(Pictures paired with source code)
>>>

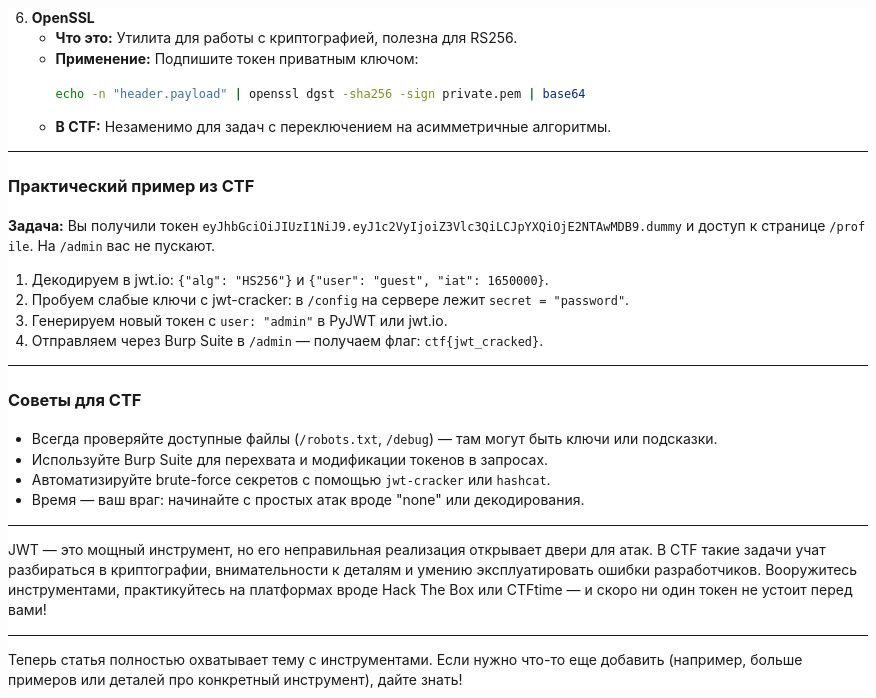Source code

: 6. **OpenSSL**  
   - **Что это:** Утилита для работы с криптографией, полезна для RS256.  
   - **Применение:** Подпишите токен приватным ключом:  
     ```bash
     echo -n "header.payload" | openssl dgst -sha256 -sign private.pem | base64
     ```  
   - **В CTF:** Незаменимо для задач с переключением на асимметричные алгоритмы.

---

### Практический пример из CTF
**Задача:** Вы получили токен `eyJhbGciOiJIUzI1NiJ9.eyJ1c2VyIjoiZ3Vlc3QiLCJpYXQiOjE2NTAwMDB9.dummy` и доступ к странице `/profile`. На `/admin` вас не пускают.  
1. Декодируем в jwt.io: `{"alg": "HS256"}` и `{"user": "guest", "iat": 1650000}`.  
2. Пробуем слабые ключи с jwt-cracker: в `/config` на сервере лежит `secret = "password"`.  
3. Генерируем новый токен с `user: "admin"` в PyJWT или jwt.io.  
4. Отправляем через Burp Suite в `/admin` — получаем флаг: `ctf{jwt_cracked}`.

---

### Советы для CTF
- Всегда проверяйте доступные файлы (`/robots.txt`, `/debug`) — там могут быть ключи или подсказки.  
- Используйте Burp Suite для перехвата и модификации токенов в запросах.  
- Автоматизируйте brute-force секретов с помощью `jwt-cracker` или `hashcat`.  
- Время — ваш враг: начинайте с простых атак вроде "none" или декодирования.

---

JWT — это мощный инструмент, но его неправильная реализация открывает двери для атак. В CTF такие задачи учат разбираться в криптографии, внимательности к деталям и умению эксплуатировать ошибки разработчиков. Вооружитесь инструментами, практикуйтесь на платформах вроде Hack The Box или CTFtime — и скоро ни один токен не устоит перед вами!

---

Теперь статья полностью охватывает тему с инструментами. Если нужно что-то еще добавить (например, больше примеров или деталей про конкретный инструмент), дайте знать!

<<<

> **Required action**: Hand over the entries again, exactly as written and without the pictures.

> **Your solution**:
Source code

: 6. **OpenSSL**  
   - **Что это:** Утилита для работы с криптографией, полезна для RS256.  
   - **Применение:** Подпишите токен приватным ключом:  
     ```bash
     echo -n "header.payload" | openssl dgst -sha256 -sign private.pem | base64
     ```  
   - **В CTF:** Незаменимо для задач с переключением на асимметричные алгоритмы.

---

### Практический пример из CTF
**Задача:** Вы получили токен `eyJhbGciOiJIUzI1NiJ9.eyJ1c2VyIjoiZ3Vlc3QiLCJpYXQiOjE2NTAwMDB9.dummy` и доступ к странице `/profile`. На `/admin` вас не пускают.  
1. Декодируем в jwt.io: `{"alg": "HS256"}` и `{"user": "guest", "iat": 1650000}`.  
2. Пробуем слабые ключи с jwt-cracker: в `/config` на сервере лежит `secret = "password"`.  
3. Генерируем новый токен с `user: "admin"` в PyJWT или jwt.io.  
4. Отправляем через Burp Suite в `/admin` — получаем флаг: `ctf{jwt_cracked}`.

---

### Советы для CTF
- Всегда проверяйте доступные файлы (`/robots.txt`, `/debug`) — там могут быть ключи или подсказки.  
- Используйте Burp Suite для перехвата и модификации токенов в запросах.  
- Автоматизируйте brute-force секретов с помощью `jwt-cracker` или `hashcat`.  
- Время — ваш враг: начинайте с простых атак вроде "none" или декодирования.

---

JWT — это мощный инструмент, но его неправильная реализация открывает двери для атак. В CTF такие задачи учат разбираться в криптографии, внимательности к деталям и умению эксплуатировать ошибки разработчиков. Вооружитесь инструментами, практикуйтесь на платформах вроде Hack The Box или CTFtime — и скоро ни один токен не устоит перед вами!

---

Теперь статья полностью охватывает тему с инструментами. Если нужно что-то еще добавить (например, больше примеров или деталей про конкретный инструмент), дайте знать!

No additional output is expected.